2. The resulting product is decolorized with activated carbon and filtered.
3. The compound is crystallized by cooling at a temperature below 20°C and seeding with calcium gluconate crystals.
4. The mother liquor left over (about 10-15%) is used for the production of second crop of calcium gluconate through heating followed by treatment with carbon filtration and chilling.
(iii) Production of Sodium Gluconate:
Recovery of sodium gluconate is relatively simple and consists of the following steps:
1. The filtrate is concentrated to about 42-45 percent.
2. Then sodium hydroxide is added which not only crystallizes sodium gluconate but also maintains pH at 7.5.
3. The sodium gluconate thus formed is drum dried.
(iv) Production of Pure Gluconic Acid:
It is also possible to obtain gluconic acid in pure form by the following procedure, where calcium gluconate is employed:
1. Calcium is precipitated by the addition of sulfuric acid. Calcium sulfate thus formed is separated by filtration.
2. The filtrate is decolorized with activated charcoal.
3. The acid solution is concentrated to 50 percent acid strength. The product thus formed is a mixture of gluconic acid and lactones.
4. The concentrate is then treated with a temperature ranging from 0°C-30°C. The crystals that separate at this temperature consist of pure gluconic acid.
5. When the concentrate is treated with a temperature ranging from 30°-70°C crystals of lactones separate.
6. Y-lactone crystals get separated when the concentrate is treated with 70°C and above temperature.
(b) Bacterial Fermentation:
Submerged fermentation process is used. The bacterium employed is Acetobacter suboxydans or Gluconobacter suboxydans. Pure culture of the bacterium is raised by repeated sub-culturing process which is used in the fermentative production of gluconoic acid and is produced either in the form of calcium gluconate or sodium gluconate.
Glucose is used as a substratum in the fermentation. If calcium gluconate is to be produced 13-15% glucose can be added as a substrate because of low solubility of calcium gluconate (4 g liter-1 at 30°C). Higher calcium gluconate levels are formed if glucose is used above 13% levels which would spontaneously crystallize as calcium gluconate, and makes purification difficult. If sodium gluconate is to be produced, a glucose concentration of 28-30% can be used.

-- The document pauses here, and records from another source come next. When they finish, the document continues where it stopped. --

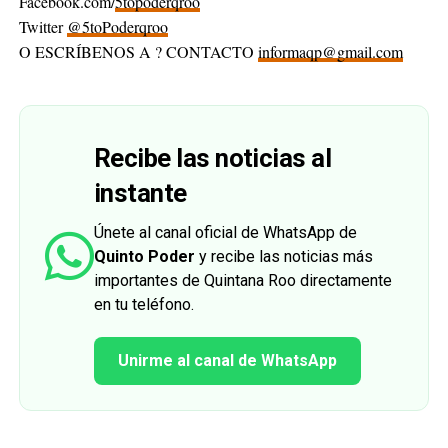
Facebook.com/
5topoderqroo
Twitter
@5toPoderqroo
O ESCRÍBENOS A ? CONTACTO
informaqp@gmail.com
Recibe las noticias al
instante
Únete al canal oficial de WhatsApp de
Quinto Poder
y recibe las noticias más
importantes de Quintana Roo directamente
en tu teléfono.
Unirme al canal de WhatsApp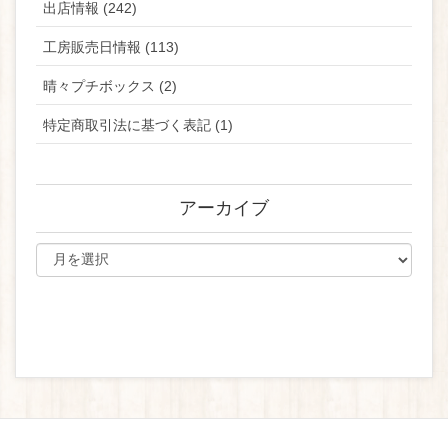
出店情報 (242)
工房販売日情報 (113)
晴々プチボックス (2)
特定商取引法に基づく表記 (1)
アーカイブ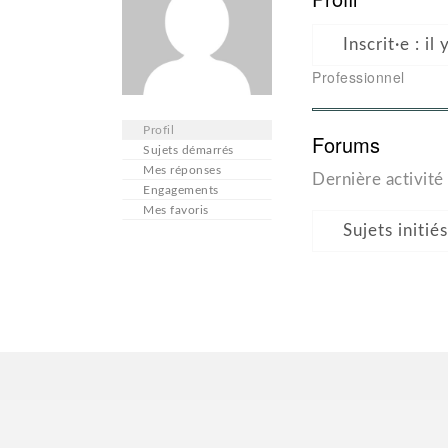
Inscrit·e : i
Professionnel
Profil
Forums
Sujets démarrés
Mes réponses
Dernière activité 
Engagements
Mes favoris
Sujets initiés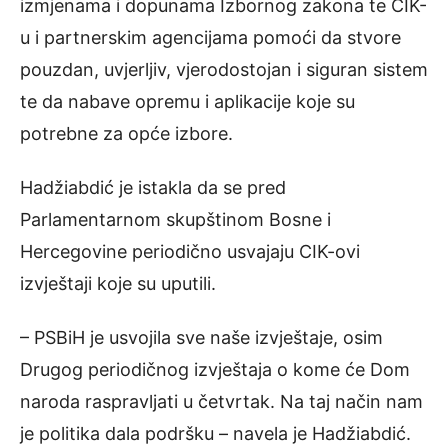
izmjenama i dopunama Izbornog zakona te CIK-
u i partnerskim agencijama pomoći da stvore
pouzdan, uvjerljiv, vjerodostojan i siguran sistem
te da nabave opremu i aplikacije koje su
potrebne za opće izbore.
Hadžiabdić je istakla da se pred
Parlamentarnom skupštinom Bosne i
Hercegovine periodično usvajaju CIK-ovi
izvještaji koje su uputili.
– PSBiH je usvojila sve naše izvještaje, osim
Drugog periodičnog izvještaja o kome će Dom
naroda raspravljati u četvrtak. Na taj način nam
je politika dala podršku – navela je Hadžiabdić.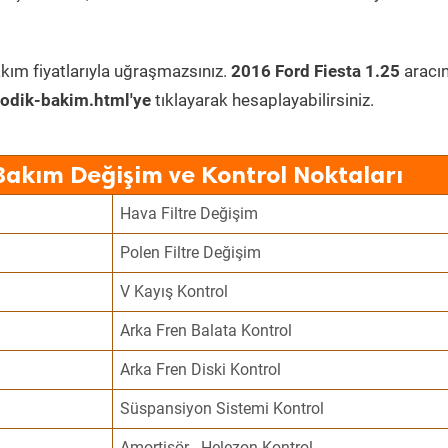
kım fiyatlarıyla uğraşmazsınız.
2016 Ford Fiesta 1.25
aracı
odik-bakim.html'ye
tıklayarak hesaplayabilirsiniz.
 Bakım Değişim ve Kontrol Noktaları
Hava Filtre Değişim
Polen Filtre Değişim
V Kayış Kontrol
Arka Fren Balata Kontrol
Arka Fren Diski Kontrol
Süspansiyon Sistemi Kontrol
Amortisör - Helezon Kontrol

The fermentation is carried out at a temperature of 28-30°C, pH 4.5-6.5 with a high aeration rate of 1-1.5 vvm. The gluconic acid yield can be substantially increased (90-95%) by increasing the solubility of oxygen which is achieved by raising the pressure in the system.
1. Gluconic acid is used in the manufacture of metal, leather and food.
2. Sodium gluconate is used as a sequestering agent in many detergents.
3. Calcium gluconate is used in medicine.
4. Gluconolactone is used as baking powder and as an additive.